How to Fry Fish (or just about anything else) Like a Pro
Ever wonder why the catfish or chicken your grandmother fried tastes so much better than yours? Or why the fish at many southern-style restaurants have a flavor you haven't been able to match at home? One reason might be that they probably use a bit, or more than a bit, of lard in their fryer.
I can hear the gasps from here. What? Use lard? But it isn't healthy! you say. Yes it is. Well, maybe not in large quantities and definitely not every day, but a little bit from time to time won't hurt you. Our grandparents and great grandparents used it for everything, and many of them are still around to tell us about how good the food was back then.
Most grocery stores sell lard, if you don't see it next to the Crisco and vegetable oil, check on the Mexican food aisle. If you can't talk yourself into frying entirely in lard, mix a bit into your vegetable or peanut oil for the added flavor and crisper texture it will provide.
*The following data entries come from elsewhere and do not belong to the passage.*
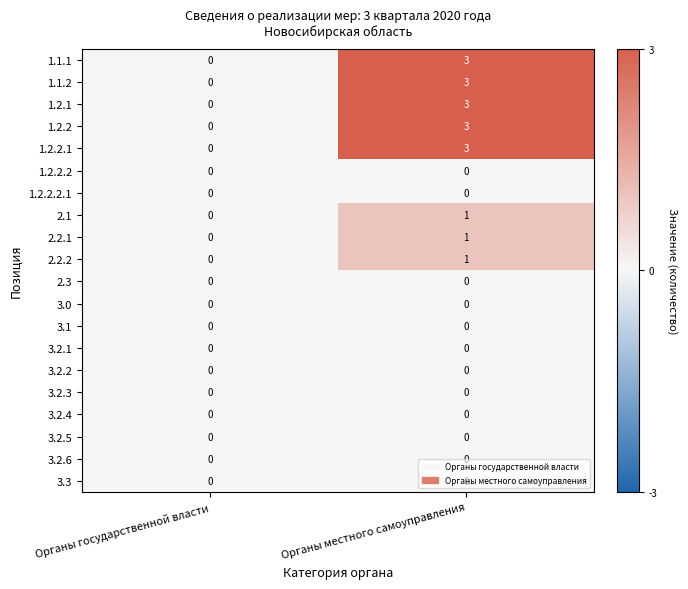

Is the value of 1.2.2 at Органы местного самоуправления greater than the value of 3.2.1 at Органы государственной власти?

Yes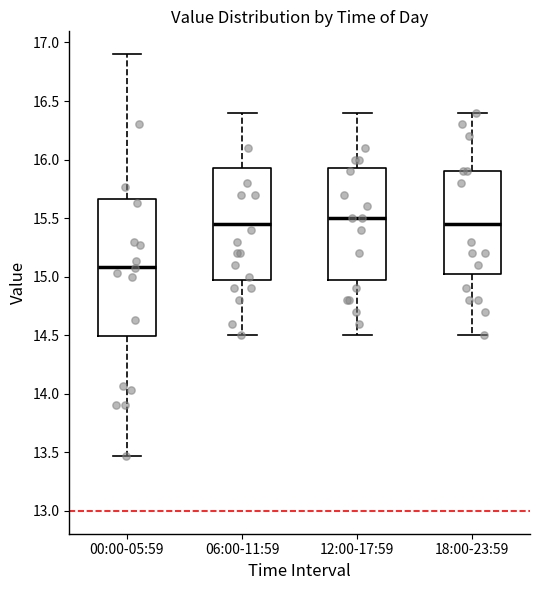

Comparing the boxes themselves (not the whiskers), which one is the tallest?

00:00-05:59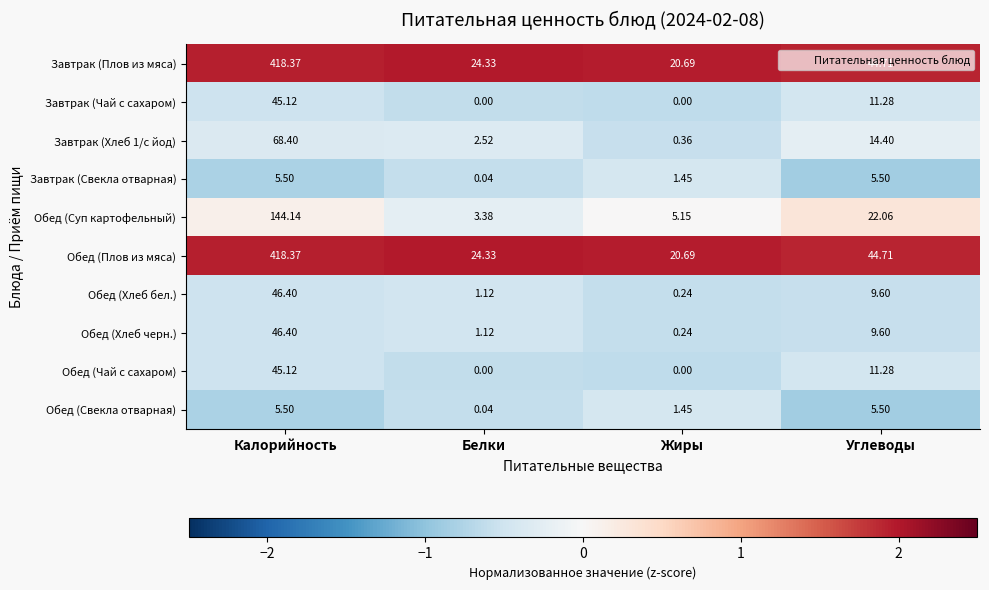

Which category has the highest value in the Обед (Суп картофельный) series?

Калорийность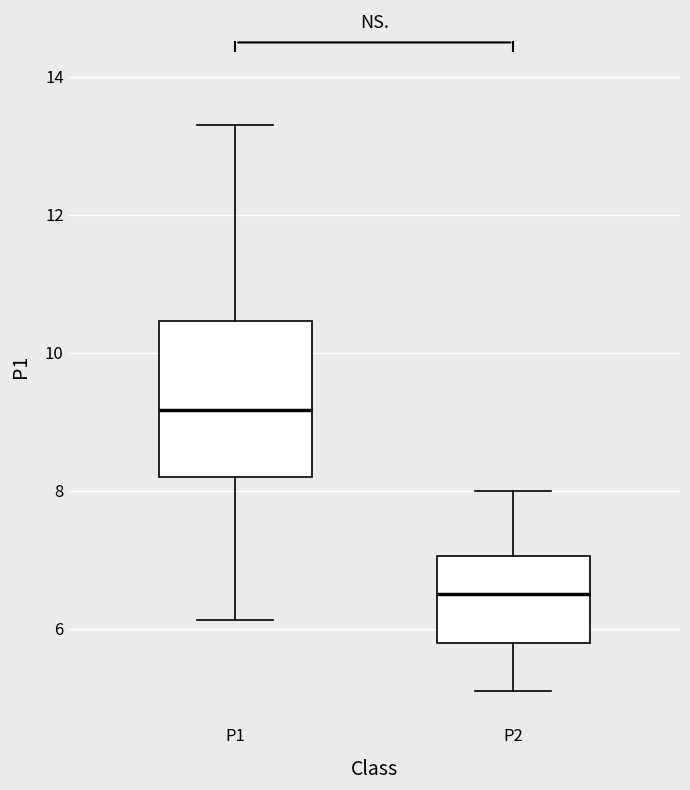

Where does the lower whisker of the box for P1 end on the y-axis? The values are not printed on the chart, so give them approximately, as read against the axis.

6.2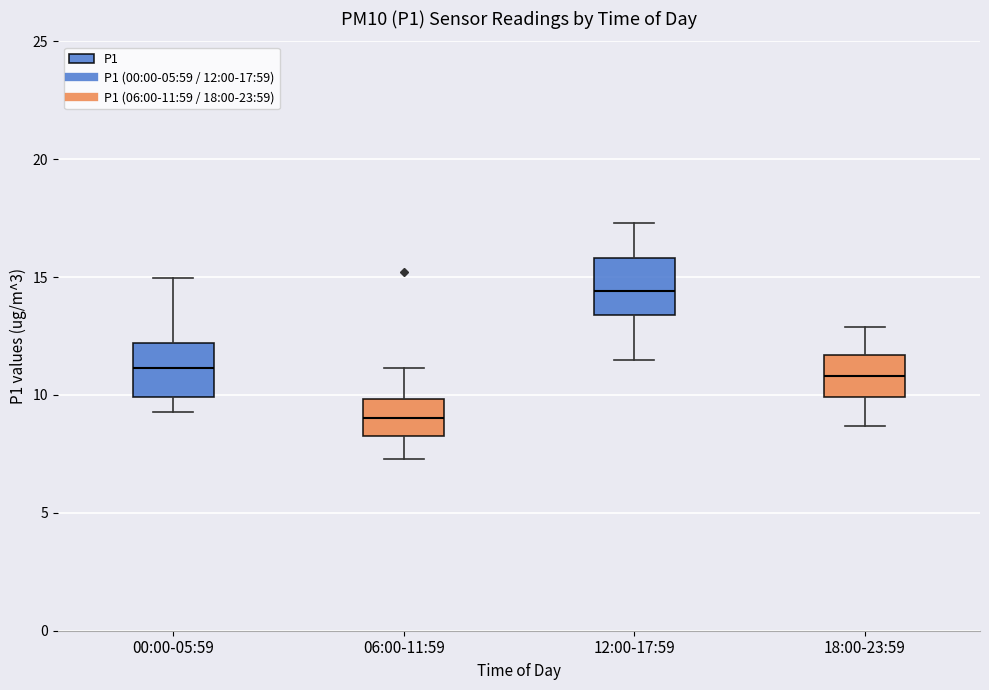

Reading left to right, transcribe this box plot: for each box, give where its median line is, the range the box spans, and where its two whiskers end, as read against the y-axis. The values are not printed on the chart, so give them approximately, as read against the axis.

00:00-05:59: median 11.0, box 10.0 to 12.0, whiskers 9.5 to 15.0
06:00-11:59: median 9.0, box 8.5 to 10.0, whiskers 7.5 to 11.0
12:00-17:59: median 14.5, box 13.5 to 16.0, whiskers 11.5 to 17.5
18:00-23:59: median 11.0, box 10.0 to 11.5, whiskers 8.5 to 13.0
Once you have settled on your frying medium, the next step is to get it hot enough before starting to fry your food. Use a thermometer to monitor your oil temperature and shoot for 325 to 350 degrees before frying. Cooler than that and the food soaks up oil before the crust seals, hotter than that and the breading starts to burn before the interior of the food can cook through. Add the food slowly and in small batches to keep from cooling the temperature of the oil. Make sure you use enough oil to completely submerge the food you are frying, but don't fill the pot so full that the hot oil bubbles over when you add the food. Cast iron Dutch ovens make great pots for deep frying. The heavy iron helps to maintain a more even temperature throughout the fry and they are sufficiently large to hold the amount of oil needed to get the job done.
Another tip for getting a prime crust on fish is to pat the filets dry before dusting them in the coating of choice. If there is too much moisture on and in the filet, it gets trapped by the coating when the fish is dropped into the hot oil. That moisture will seep through the crust from the inside, leading to mushy fish. Simply pat the filet with a clean kitchen or paper towel to make sure they are relatively dry before breading.
Don't be in a hurry. Once you have breaded your fish or other meat, spread it out on a wire rack to set up before dropping it into the hot oil. Drying anywhere from five to 15 minutes allows the crust to harden a bit and helps it to stick to the food. Frying too soon after breading ends up with more crust in the bottom of the pan than stuck to the food.
Once you remove the food from the oil, drain it well. Don't be in a hurry to get the food onto a plate when you lift it from the hot grease. Use a wire spider or slotted spoon to allow most of the grease to drain back into the pot. Transferring the freshly fried food onto a wire rack suspended over a sheet pan instead of directly onto paper towels allows even more of the grease to drip away and keeps your breading at maximum crunch level.
Save the salt for the end. It's ok to put a bit of salt into your breading mix, but leave it on the light side. Follow a tip from the pros and give your food a light sprinkle of salt as soon as it comes out of the fryer and goes onto the drain rack. The hot oil that remains on the surface melts the salt into an even layer across the surface of the food and heightens the other flavors as your bite through it.
1-2 pounds fresh catfish (or any flaky white fish) filets
2 cups flour
2 cups corn meal
2 tablespoons Cajun seasoning
1 teaspoon Old Bay or other seafood seasoning
1 teaspoon salt
Over medium high heat, pour 1 inch of oil into a cast iron Dutch oven and add enough lard to raise the level to 2 inches of total oil. Maintain a 325-350 degree temperature range.
Mix all dry ingredients well in a plastic tub with locking lid or a large paper bag. Pat the fish filets dry and drop into the breading. Shake well and place the coated fish onto a wire rack for five minutes to allow crust to set.
Drop the fish filets, one at a time, into the 350-degree oil. Don't overcrowd the pan. Let the fish fry for four to six minutes for 1/2-inch-thick filets, or eight to 10 minutes if filets aproach an inch thick. The fish should float to the surface when done. Lift the filets and let excess oil drain back into the pot and then transfer to a wire rack to continue draining. Hold finished fish in a 175-degree oven while the following batches fry.